THE FEDERAL DIARY--"The budget President Clinton sent Congress yesterday would continue to scale back raises due federal workers, require them to pay more for their pensions and force retirees to wait longer for inflation adjustments. The budget--which covers everything from welfare to foreign aid and military spending--is a shopping list the president sends Congress annually. Congress often eliminates, adds or changes items. But the relatively small civil service portion of the budget could sail through if Republicans sign on to it" (The Washington Post).
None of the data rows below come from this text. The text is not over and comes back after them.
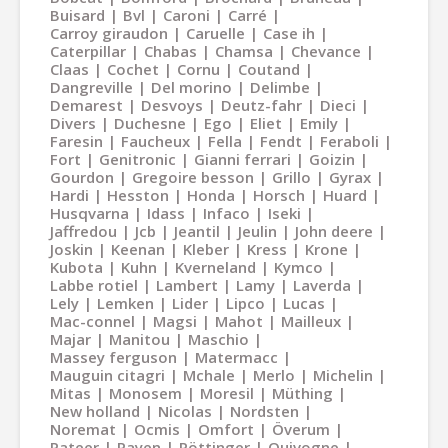
Buisard
Bvl
Caroni
Carré
Carroy giraudon
Caruelle
Case ih
Caterpillar
Chabas
Chamsa
Chevance
Claas
Cochet
Cornu
Coutand
Dangreville
Del morino
Delimbe
Demarest
Desvoys
Deutz-fahr
Dieci
Divers
Duchesne
Ego
Eliet
Emily
Faresin
Faucheux
Fella
Fendt
Feraboli
Fort
Genitronic
Gianni ferrari
Goizin
Gourdon
Gregoire besson
Grillo
Gyrax
Hardi
Hesston
Honda
Horsch
Huard
Husqvarna
Idass
Infaco
Iseki
Jaffredou
Jcb
Jeantil
Jeulin
John deere
Joskin
Keenan
Kleber
Kress
Krone
Kubota
Kuhn
Kverneland
Kymco
Labbe rotiel
Lambert
Lamy
Laverda
Lely
Lemken
Lider
Lipco
Lucas
Mac-connel
Magsi
Mahot
Mailleux
Majar
Manitou
Maschio
Massey ferguson
Matermacc
Mauguin citagri
Mchale
Merlo
Michelin
Mitas
Monosem
Moresil
Müthing
New holland
Nicolas
Nordsten
Noremat
Ocmis
Omfort
Överum
Pateer
Payen
Pöttinger
Quivogne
FEDERAL PAY RAISE WOULD BE PARTLY OFFSET BY PENSION CONTRIBUTIONS--"Federal employees would receive a 2.8 percent pay raise in 1998 under President Clinton's budget, but that boost would be partly offset by a proposal to require employees to contribute more toward their pensions. The fiscal 1998 budget, released yesterday, also would save money by delaying the date when cost-of-living (COLAs) are paid to federal retirees. Instead of January, the adjustments would be made in April from 1998 to 2002" (The Washington Post).
SENATE EASILY CONFIRMS SLATER AS TRANSPORTATION SECRETARY--"Rodney Slater, who headed the State Highway Commission in Arkansas when Bill Clinton was Governor there, was confirmed today as Secretary of Transportation. The Senate voted 98 to 0 to approve Mr. Slater, who had been in charge of the Federal Highway Administration, a part of the Transportation Department, since 1993. He succeeds Federico F. Pena, who is awaiting confirmation as Secretary of Energy" (The New York Times).
YEAR 2000' COST PUT AT $2.3 BILLION--"The federal government will have to spend at least $2.3 billion to reprogram its computers to understand dates that include the year 2000, according to a long-anticipated report released yesterday by the Office of Management and Budget. The report also said that employees at every federal agency have begun studying computer systems to determine which programs need to be revised" (The Washington Post).